The following files contain information related to the failover status:
-SLFailover.txt: this log file will show you what a current DMA believes it should do related to failover, come online, take the VIP, etc
-FailoverStatus.txt: this will only contain the current status of the failover, this can be 3 options: Offline, Online or Not active
not really that useful since the same information is available in SLFailover.txt but might be used in cases to read out the state in an easy straight forward way (but we might change/remove this log file in the future)
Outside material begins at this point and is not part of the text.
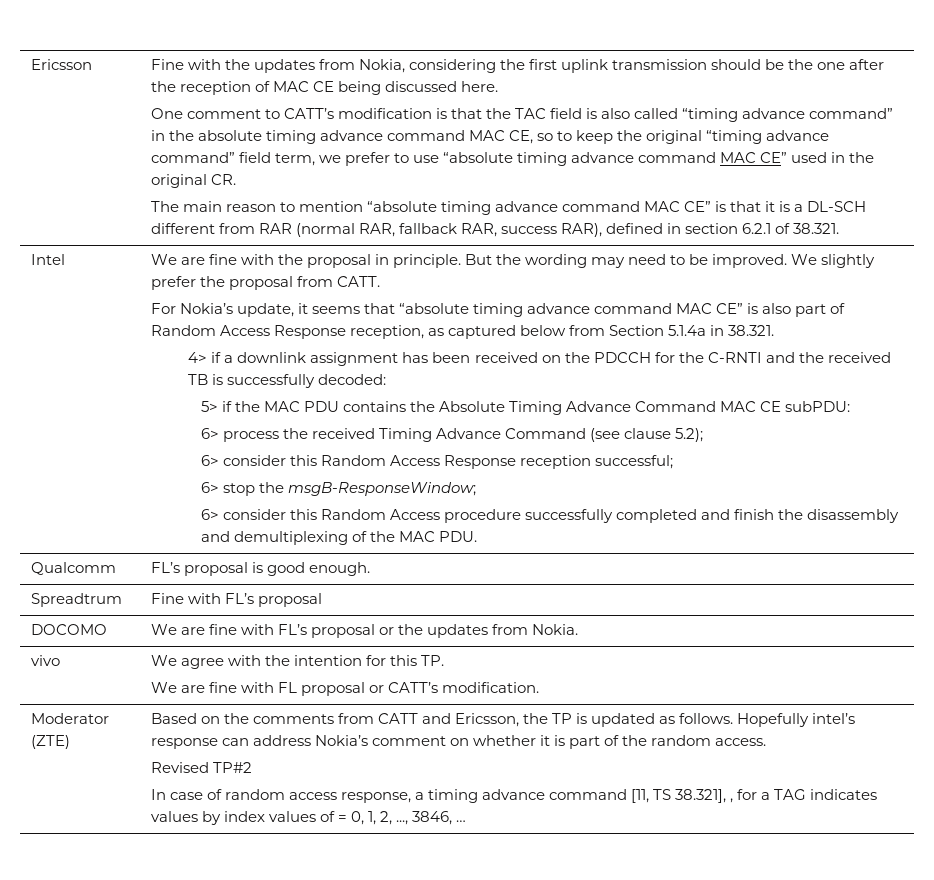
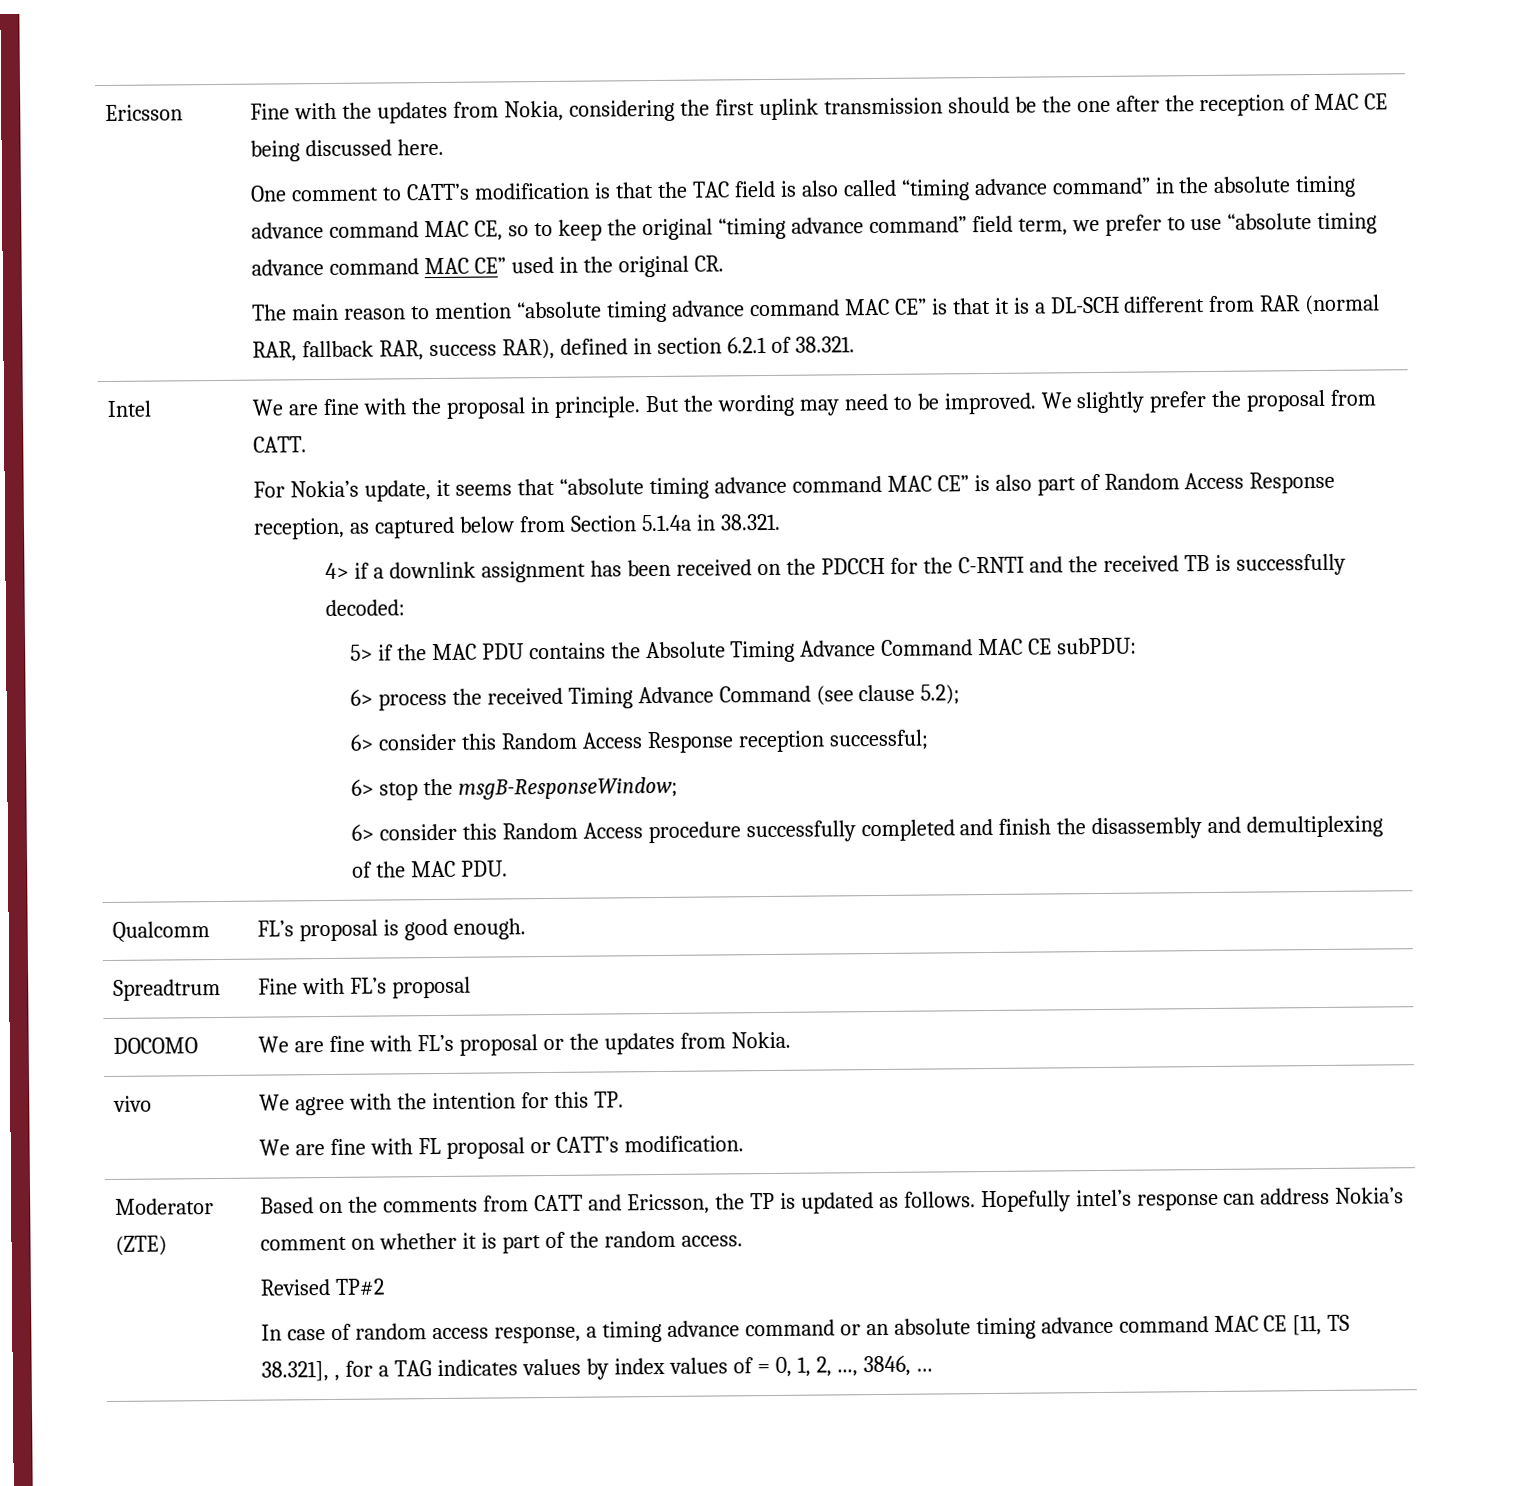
(627, 794) none -> [839,1315,1288,1340] or an absolute timing advance command MAC CE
-SLNet.txt: likely the most useful log file when issues occur, this contains the SLNet checks to know the status of the other agent, search for words as "Failover", "DRS" (old naming convention for DataMiner Redundancy System) or IP of the other agent
-DMS.xml: there isn't any other configuration file involved except this one, double confirm if the settings are OK
Important note: never remove a failover for debugging purposes or to try to fix something, very likely this will break things even further or make things corrupt. At that point provide the SLLogCollector packages from both nodes to our techsupport team to have a proper action plan in place to resolve the situation
I would check the failover status window from System Center --> Agents --> Failover and then continue the investigation. Usually, the log file SLFailover.txt (in C:\Skyline DataMiner folder) contains all the info related to failovers such as when a failover occurred etc. There is another file called FailoverStatus.txt in the same folder that shows the current state of the DMA in failover (whether it is going online/offline etc).